Use OpenAI LLM to format the result of the SQL query. The models gpt-3.5-turbo
(4k tokens) and gpt-3.5-turbo-16k
(16k tokens) are a good start.
Documentation:
- https://python.langchain.com/docs/modules/chains/popular/sqlite
- https://python.langchain.com/docs/modules/agents/toolkits/sql_database
Advanced:
- If you run this tutorial against your data warehouse, don't forget to create a read-only user. OpenAI is able to generate
DROP TABLE
queries. 😁 😘 - Limit the tables visible by your AI
- Create a custom SQL view to select the data you wish to expose
- Customize your prompt: https://github.com/hwchase17/langchain/blob/master/langchain/chains/sql_database/prompt.py
- Format your Slack response and write the SQL query in a note.
Example 1:
/clippy how many movies in 2000 ?
Final answer here: There are 53,013 movies in the year 2000.
Example 2:
/clippy count movies per year between 2010 and 2015
Final answer here: The number of movies produced per year, in descending order, are as follows:
- 2012: 164,307 movies
- 2011: 160,017 movies
- 2010: 141,703 movies
- 2013: 63,827 movies
- 2014: 3,077 movies
Example 3:
/clippy Movie titles containing "star wars". 1 movie per line.
Finished chain. Star Wars: Episode IV Star Wars VII Star Wars vs Star Trek Drunk Star Wars Star Wars Original Trilogy
Now, let's build a simple question-answering bot based on the IPCC AR6 reports. The PDFs are provided in this repository. You should start with the Summary for Policymakers (SPM), then when your chain is ready, generate embeddings with the full reports!
We will use IPCC reports hosted in this repository. Cloning the repository requires git LFS:
brew install git-lfs
git lfs install
In this step, the Slack app you built above is optional. You can use step2-stdin.py
instead.
In your Langchain chain, you will need:
- a pdf loader (many loaders are available)
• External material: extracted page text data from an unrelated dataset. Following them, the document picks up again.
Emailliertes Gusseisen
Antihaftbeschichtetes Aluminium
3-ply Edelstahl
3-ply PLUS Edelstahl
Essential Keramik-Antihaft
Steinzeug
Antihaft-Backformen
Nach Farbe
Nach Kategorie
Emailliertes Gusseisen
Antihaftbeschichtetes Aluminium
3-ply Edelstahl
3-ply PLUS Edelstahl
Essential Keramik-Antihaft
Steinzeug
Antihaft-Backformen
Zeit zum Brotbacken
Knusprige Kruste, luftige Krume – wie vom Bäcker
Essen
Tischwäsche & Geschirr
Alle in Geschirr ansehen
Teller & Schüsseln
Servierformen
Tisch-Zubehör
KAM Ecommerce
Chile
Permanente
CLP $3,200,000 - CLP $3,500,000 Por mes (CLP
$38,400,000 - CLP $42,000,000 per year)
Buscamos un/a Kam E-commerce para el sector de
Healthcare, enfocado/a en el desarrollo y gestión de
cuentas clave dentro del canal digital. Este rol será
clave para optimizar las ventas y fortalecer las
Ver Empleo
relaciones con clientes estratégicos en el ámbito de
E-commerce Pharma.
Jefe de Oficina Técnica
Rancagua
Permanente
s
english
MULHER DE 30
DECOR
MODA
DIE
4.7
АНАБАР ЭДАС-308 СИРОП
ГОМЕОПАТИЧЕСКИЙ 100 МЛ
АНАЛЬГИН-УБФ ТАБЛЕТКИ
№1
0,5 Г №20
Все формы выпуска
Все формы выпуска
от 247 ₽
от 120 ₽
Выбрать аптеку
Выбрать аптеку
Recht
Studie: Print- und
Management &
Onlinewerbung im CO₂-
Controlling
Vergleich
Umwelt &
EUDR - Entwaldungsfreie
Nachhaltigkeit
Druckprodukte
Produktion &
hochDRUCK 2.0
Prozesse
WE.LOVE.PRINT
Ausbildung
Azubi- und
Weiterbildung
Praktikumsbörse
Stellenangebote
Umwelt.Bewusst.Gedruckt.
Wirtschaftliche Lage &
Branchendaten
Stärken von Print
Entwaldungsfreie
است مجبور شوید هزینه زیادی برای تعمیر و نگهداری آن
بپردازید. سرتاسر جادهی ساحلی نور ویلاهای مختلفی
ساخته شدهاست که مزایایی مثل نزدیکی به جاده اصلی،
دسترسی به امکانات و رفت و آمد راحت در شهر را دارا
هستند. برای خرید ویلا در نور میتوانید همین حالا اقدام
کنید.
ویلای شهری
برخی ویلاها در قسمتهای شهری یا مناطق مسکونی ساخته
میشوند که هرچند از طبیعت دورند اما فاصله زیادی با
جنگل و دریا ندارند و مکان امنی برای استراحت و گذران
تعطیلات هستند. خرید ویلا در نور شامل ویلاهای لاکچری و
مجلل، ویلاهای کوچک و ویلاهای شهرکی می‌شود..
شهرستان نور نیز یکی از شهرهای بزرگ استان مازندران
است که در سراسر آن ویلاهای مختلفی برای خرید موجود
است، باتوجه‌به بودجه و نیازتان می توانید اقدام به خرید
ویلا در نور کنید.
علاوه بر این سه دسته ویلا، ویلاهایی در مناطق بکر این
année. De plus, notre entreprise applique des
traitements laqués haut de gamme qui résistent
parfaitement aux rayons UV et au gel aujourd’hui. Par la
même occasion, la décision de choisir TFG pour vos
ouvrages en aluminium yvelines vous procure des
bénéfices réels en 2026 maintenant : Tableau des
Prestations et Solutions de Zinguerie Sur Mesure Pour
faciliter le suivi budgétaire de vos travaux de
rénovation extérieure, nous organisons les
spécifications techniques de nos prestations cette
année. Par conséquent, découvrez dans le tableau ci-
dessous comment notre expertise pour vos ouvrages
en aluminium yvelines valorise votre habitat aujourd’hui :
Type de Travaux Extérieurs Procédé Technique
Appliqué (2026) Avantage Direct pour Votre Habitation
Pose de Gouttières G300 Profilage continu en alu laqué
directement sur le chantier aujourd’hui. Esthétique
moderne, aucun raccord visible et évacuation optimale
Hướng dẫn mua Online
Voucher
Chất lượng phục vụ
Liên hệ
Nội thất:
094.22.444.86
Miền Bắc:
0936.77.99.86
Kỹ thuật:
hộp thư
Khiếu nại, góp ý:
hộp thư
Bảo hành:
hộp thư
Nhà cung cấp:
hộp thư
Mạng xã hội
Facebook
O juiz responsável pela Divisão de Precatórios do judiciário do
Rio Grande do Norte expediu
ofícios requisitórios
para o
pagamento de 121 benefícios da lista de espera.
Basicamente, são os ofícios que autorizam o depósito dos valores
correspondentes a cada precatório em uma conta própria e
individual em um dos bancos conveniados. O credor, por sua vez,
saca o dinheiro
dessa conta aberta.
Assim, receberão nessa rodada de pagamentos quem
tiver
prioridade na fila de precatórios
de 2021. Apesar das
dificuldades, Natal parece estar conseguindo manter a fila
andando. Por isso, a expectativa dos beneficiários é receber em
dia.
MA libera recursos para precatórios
- a text splitter to tokenize files
- an embedding model to convert tokens into vectors (OpenAI or "sentence transformers" hosted on HuggingFace)
- an (in-memory?) vector database
- a retriever to query the vector database
- a question-answering model that will format the output
A few questions to ask:
- "What drives emissions from human activities?"
- "Comment ont évolué les émissions depuis 2010?"
- "List climate models"
- "What are the main vulnerabilities?"
Documentation:
- https://python.langchain.com/docs/use_cases/question_answering/
- https://python.langchain.com/docs/modules/chains/popular/chat_vector_db
- https://python.langchain.com/docs/modules/data_connection/document_loaders/how_to/pdf
Merge both steps 1 and 2 into a single prompt in your Slack bot. Your Langchain script should handle the right route, based on the user question.